I see the tape sticking to posts syndrome in my limited experience with HP QIC 
tapes also (DC100 / DC2000). The best I have come up with is wipe the posts 
with isopropanol. But I had not thought of lubricating them for a 1 time read, 
interesting idea. Or replacing the posts with ones machined from Teflon or 
Delrin?
Marc

> On Apr 28, 2020, at 3:37 PM, Alan Perry via cctalk <cctalk@classiccmp.org> 
> wrote:
> 
> 
> 
>> On 4/28/20 11:47 AM, Chuck Guzis via cctalk wrote:
>> I'm a bit surprised that this is even a "thing" in the audio business.
>> Restorers have been baking audio tapes for a long time.
> 
> That is acknowledged in the slides, isn't it?
> 
> "Thermal Baking: A popular, poorly understood remedy"
> 
> "Most common remediation (successfully used for decades)"
> 
> "No consistent baking procedures - to this day audio tape users argue about 
> about why it works."
> 
>> Isopropanol does not clean the sticky deposits from equipment--you must
>> use a stronger solvent.  Acetone, Perc or MEK generally does the trick.
> 
> I am trying to read a bunch of late 80s QIC-24 tapes (Sun/Computervision 
> install media).
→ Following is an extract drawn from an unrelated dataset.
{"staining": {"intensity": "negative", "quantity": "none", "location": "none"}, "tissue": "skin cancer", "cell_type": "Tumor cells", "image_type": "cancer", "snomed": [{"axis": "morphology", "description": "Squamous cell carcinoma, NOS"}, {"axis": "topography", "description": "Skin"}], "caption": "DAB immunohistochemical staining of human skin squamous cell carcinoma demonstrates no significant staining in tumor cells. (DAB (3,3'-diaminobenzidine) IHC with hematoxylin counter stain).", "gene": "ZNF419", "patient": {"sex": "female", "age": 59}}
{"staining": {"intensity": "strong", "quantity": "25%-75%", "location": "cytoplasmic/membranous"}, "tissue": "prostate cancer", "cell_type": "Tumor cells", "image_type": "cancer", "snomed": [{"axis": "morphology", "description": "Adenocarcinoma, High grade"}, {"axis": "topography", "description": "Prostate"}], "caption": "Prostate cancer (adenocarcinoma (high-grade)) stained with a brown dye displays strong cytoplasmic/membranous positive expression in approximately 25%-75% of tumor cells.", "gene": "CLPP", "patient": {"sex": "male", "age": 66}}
In addition to the normal QIC band problem, I am seeing 
> problems with the tape sticking on the metal posts that the tape goes around 
> to change direction towards the reels. Should I try wiping the posts with 
> acetone or wiping the tape with cyclomethicone? Should I be baking the tapes? 
> If so, what is a safe way to bake QIC cartridges?